Dataset entries

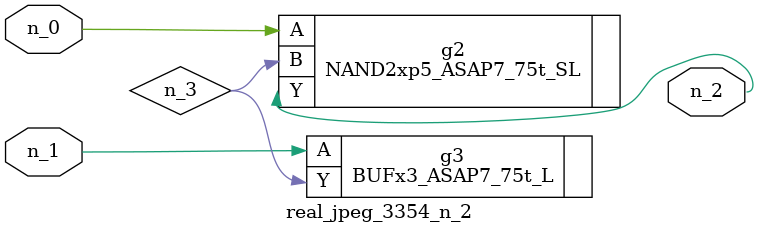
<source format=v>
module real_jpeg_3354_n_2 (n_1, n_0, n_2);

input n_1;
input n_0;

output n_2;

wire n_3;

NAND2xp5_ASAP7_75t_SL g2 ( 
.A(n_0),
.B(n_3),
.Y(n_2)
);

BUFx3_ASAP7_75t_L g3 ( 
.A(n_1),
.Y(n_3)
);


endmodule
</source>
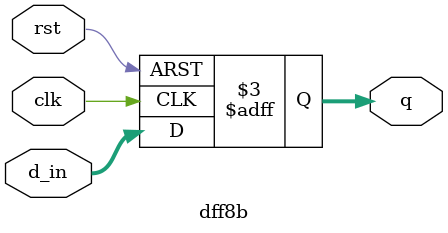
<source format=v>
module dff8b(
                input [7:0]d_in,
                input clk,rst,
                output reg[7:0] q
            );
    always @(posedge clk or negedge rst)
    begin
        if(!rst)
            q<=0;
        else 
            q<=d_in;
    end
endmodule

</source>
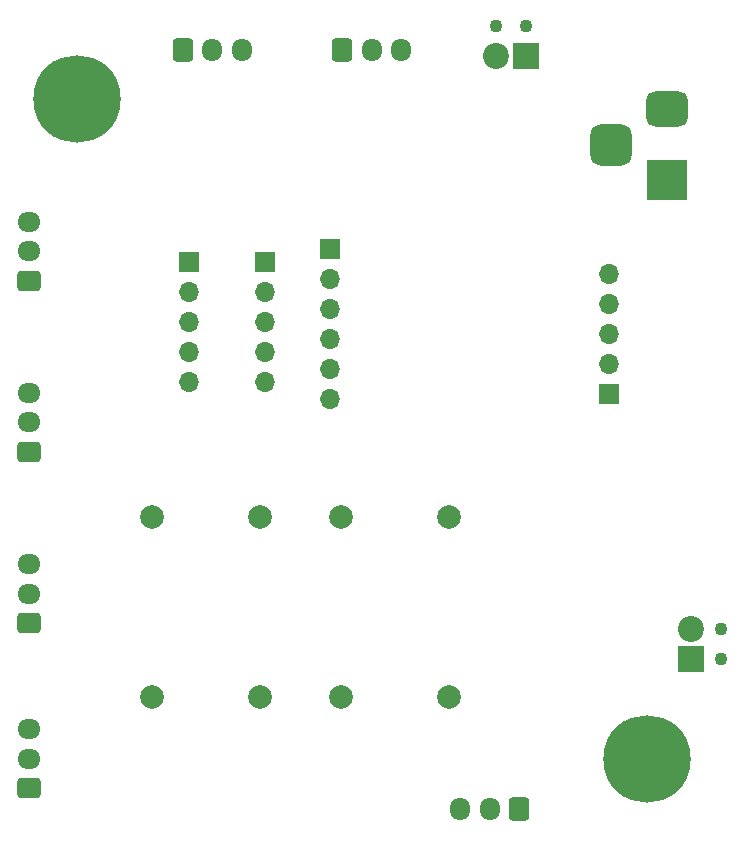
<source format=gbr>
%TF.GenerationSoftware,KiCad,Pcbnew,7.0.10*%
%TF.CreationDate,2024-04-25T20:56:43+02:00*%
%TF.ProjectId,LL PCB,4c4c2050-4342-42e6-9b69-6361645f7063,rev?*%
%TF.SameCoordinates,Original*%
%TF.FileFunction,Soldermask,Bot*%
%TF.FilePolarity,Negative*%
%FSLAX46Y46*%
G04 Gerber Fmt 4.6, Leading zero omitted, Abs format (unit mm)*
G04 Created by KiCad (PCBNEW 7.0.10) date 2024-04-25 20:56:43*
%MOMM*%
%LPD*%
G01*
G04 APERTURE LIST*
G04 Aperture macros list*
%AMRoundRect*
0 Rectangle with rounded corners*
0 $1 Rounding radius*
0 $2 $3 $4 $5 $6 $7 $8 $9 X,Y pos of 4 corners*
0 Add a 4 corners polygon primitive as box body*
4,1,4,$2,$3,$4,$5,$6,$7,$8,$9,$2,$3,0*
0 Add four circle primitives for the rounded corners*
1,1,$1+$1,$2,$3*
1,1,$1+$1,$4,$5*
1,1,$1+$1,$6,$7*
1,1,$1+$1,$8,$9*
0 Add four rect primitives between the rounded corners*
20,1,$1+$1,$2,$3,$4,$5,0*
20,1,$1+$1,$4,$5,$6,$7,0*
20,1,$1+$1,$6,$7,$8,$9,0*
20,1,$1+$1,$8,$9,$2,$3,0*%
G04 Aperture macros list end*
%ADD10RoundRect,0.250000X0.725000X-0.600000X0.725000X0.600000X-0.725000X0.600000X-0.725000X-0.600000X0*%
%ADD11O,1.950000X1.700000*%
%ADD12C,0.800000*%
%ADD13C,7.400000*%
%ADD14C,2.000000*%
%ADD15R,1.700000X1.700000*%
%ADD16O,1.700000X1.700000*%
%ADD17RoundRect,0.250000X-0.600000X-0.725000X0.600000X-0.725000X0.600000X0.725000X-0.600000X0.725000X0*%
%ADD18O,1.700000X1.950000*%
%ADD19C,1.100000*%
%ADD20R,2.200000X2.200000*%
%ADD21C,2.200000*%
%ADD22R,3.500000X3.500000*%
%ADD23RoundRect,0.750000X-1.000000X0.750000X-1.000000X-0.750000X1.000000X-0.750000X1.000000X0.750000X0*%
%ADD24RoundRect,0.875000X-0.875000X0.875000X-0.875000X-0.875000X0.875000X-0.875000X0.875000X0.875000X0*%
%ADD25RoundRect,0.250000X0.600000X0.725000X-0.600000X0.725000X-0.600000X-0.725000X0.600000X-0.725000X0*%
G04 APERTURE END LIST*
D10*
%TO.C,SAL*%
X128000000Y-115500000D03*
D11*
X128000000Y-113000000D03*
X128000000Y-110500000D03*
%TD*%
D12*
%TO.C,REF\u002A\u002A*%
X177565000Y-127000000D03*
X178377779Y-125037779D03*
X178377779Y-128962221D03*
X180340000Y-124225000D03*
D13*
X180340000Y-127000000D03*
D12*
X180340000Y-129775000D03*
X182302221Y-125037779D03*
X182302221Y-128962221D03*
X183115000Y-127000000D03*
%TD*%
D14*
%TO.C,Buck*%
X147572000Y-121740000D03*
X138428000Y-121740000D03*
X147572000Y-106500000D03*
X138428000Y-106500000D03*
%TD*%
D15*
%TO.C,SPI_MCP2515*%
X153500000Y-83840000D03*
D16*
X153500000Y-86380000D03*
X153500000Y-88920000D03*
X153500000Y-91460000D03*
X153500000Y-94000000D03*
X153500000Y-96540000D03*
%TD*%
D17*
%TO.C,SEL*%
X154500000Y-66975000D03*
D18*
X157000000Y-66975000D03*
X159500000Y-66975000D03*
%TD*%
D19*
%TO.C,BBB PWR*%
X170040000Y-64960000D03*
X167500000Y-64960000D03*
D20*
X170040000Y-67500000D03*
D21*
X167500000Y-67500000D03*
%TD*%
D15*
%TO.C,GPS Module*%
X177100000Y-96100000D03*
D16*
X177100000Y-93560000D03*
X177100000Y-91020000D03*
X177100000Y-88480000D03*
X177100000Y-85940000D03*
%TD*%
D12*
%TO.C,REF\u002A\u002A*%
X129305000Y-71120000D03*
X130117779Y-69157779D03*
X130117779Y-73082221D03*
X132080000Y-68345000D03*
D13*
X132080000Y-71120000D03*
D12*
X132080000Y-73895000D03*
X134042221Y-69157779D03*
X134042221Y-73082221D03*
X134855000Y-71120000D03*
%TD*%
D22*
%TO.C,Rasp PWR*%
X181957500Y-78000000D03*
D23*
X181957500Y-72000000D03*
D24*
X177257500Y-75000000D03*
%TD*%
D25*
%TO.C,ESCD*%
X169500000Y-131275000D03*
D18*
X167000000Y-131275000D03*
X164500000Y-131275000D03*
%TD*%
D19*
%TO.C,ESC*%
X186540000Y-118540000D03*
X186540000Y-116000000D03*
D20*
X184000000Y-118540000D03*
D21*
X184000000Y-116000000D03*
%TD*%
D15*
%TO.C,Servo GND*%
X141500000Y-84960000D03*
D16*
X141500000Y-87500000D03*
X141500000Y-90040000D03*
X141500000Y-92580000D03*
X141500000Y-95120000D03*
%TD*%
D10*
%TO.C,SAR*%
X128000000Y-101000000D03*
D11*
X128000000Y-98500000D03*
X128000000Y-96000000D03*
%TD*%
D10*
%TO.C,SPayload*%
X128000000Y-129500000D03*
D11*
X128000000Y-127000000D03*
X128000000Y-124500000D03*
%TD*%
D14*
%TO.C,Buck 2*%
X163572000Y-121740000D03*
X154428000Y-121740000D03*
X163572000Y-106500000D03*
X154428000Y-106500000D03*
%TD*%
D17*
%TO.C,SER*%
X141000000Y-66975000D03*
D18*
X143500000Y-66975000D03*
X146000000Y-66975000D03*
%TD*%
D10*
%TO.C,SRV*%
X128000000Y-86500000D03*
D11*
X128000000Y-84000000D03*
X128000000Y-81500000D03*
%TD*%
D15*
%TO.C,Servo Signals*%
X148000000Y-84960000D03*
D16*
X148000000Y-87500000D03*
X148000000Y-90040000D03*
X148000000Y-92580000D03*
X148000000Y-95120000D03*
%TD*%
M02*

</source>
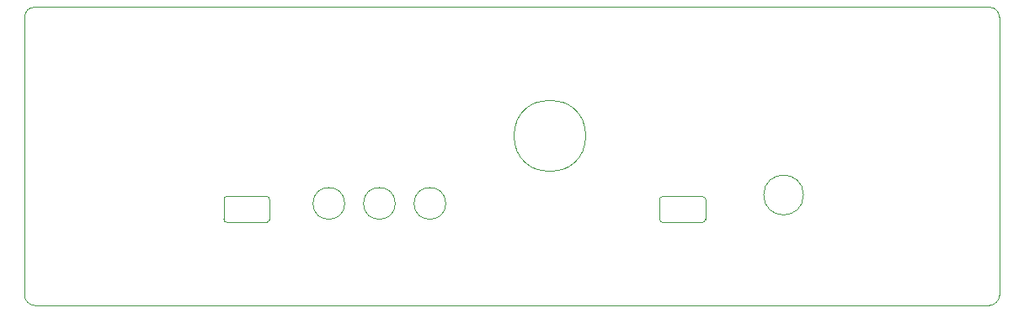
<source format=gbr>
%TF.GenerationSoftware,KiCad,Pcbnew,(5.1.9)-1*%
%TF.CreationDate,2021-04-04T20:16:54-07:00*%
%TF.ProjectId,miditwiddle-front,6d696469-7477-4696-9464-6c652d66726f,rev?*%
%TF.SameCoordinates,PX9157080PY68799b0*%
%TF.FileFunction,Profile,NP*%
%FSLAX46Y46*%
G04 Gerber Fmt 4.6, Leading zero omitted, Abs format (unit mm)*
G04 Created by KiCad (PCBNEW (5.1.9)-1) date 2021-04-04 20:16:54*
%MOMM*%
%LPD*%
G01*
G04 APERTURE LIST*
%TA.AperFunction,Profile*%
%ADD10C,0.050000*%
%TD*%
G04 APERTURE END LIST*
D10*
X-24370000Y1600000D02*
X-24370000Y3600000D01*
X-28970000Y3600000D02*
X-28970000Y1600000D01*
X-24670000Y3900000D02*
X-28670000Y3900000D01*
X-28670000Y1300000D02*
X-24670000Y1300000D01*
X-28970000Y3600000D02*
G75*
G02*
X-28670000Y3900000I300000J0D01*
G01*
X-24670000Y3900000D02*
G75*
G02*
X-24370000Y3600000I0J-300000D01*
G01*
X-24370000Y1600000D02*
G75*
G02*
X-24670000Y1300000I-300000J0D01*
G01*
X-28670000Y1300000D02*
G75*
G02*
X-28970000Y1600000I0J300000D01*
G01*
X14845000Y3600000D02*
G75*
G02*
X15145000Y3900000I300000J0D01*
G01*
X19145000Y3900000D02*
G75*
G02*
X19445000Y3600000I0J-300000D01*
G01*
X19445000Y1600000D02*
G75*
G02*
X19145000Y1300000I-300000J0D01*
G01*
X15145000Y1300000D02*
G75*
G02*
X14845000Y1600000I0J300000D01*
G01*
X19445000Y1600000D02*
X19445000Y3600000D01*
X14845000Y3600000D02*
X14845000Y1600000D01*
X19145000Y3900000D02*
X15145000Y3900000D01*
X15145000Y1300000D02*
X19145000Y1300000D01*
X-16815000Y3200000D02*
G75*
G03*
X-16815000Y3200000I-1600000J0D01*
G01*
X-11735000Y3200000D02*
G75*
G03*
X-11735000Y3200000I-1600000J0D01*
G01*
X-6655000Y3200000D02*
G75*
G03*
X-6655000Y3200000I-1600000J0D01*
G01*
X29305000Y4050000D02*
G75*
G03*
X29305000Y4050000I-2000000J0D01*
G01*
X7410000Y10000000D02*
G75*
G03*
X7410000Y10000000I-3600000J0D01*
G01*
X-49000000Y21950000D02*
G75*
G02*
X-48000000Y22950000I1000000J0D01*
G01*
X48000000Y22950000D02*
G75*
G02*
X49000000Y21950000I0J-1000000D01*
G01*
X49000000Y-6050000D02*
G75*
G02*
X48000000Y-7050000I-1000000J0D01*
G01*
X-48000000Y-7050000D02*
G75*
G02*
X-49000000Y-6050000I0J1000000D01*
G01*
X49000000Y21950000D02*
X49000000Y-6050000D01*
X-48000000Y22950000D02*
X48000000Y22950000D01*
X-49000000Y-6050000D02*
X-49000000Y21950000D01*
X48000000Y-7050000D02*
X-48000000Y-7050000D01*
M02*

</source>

# [Task description]
Look through the lines above and collect those with the word "SameCoordinates".

# [Result of the exercise]
%TF.SameCoordinates,Original*%
%TF.SameCoordinates,PX9157080PY68799b0*%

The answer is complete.